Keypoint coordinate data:
== == ==

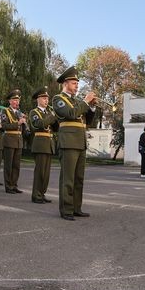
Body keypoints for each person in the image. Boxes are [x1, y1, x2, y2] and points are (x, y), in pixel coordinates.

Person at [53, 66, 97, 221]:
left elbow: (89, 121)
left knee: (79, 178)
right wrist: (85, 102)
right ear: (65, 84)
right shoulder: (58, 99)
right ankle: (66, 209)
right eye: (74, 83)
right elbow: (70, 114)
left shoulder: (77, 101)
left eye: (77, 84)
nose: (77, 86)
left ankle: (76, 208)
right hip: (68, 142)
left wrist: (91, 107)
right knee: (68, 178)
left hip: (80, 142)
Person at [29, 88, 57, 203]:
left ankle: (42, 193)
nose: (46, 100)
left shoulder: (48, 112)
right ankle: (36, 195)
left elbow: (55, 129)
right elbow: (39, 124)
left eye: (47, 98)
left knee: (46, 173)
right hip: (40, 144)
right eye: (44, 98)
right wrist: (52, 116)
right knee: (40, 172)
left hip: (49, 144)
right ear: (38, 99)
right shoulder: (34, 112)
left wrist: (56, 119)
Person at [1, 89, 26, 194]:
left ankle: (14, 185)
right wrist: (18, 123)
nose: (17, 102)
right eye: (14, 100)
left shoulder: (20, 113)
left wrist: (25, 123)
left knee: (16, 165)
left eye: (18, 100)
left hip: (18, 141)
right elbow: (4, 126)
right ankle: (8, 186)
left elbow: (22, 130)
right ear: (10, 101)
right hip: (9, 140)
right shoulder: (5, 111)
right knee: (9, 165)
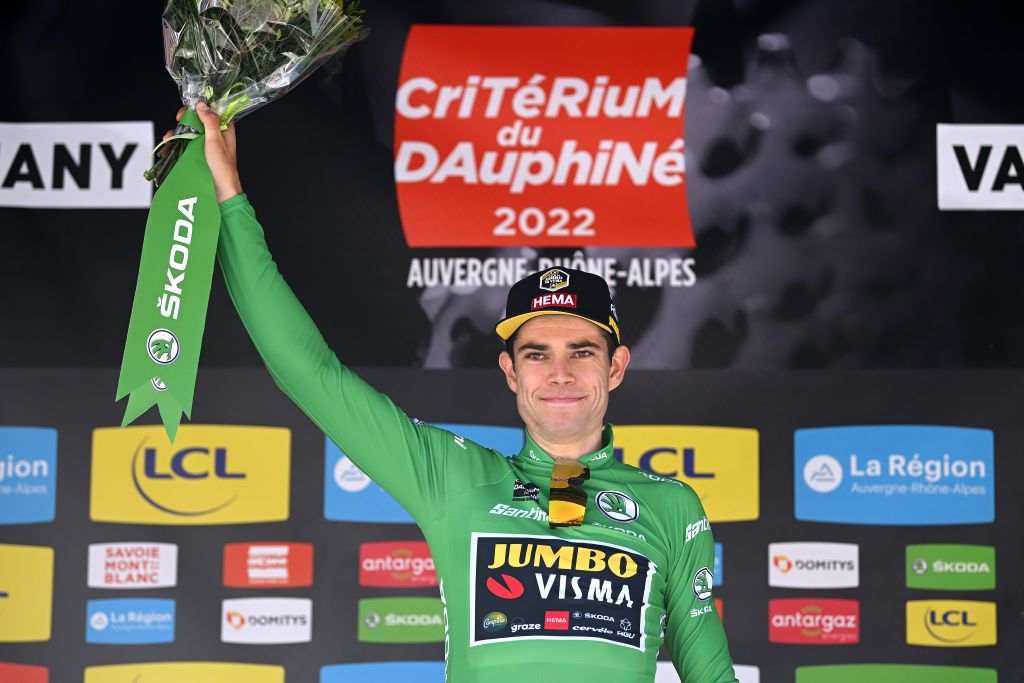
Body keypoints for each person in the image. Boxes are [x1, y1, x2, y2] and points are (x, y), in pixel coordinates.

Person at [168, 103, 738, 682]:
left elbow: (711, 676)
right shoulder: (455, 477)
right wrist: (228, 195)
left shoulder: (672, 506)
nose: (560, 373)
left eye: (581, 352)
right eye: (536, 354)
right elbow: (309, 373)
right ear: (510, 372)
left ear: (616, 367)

== == ==

Find the line that contains "left elbow: (22, 130)". Reproduce it and every later line of the records exactly, minus the pictures.

Final answer:
left elbow: (22, 130)
right ear: (10, 101)
right hip: (9, 140)
right shoulder: (5, 111)
right knee: (9, 165)
Body keypoints for each person in the image. Boxes are [x1, y1, x2, y2] and points are (x, y), in pixel coordinates.

Person at [168, 103, 738, 682]:
left elbow: (711, 676)
right shoulder: (455, 477)
right wrist: (228, 195)
left shoulder: (672, 506)
nose: (560, 373)
left eye: (581, 352)
right eye: (536, 354)
right elbow: (309, 373)
right ear: (510, 372)
left ear: (616, 367)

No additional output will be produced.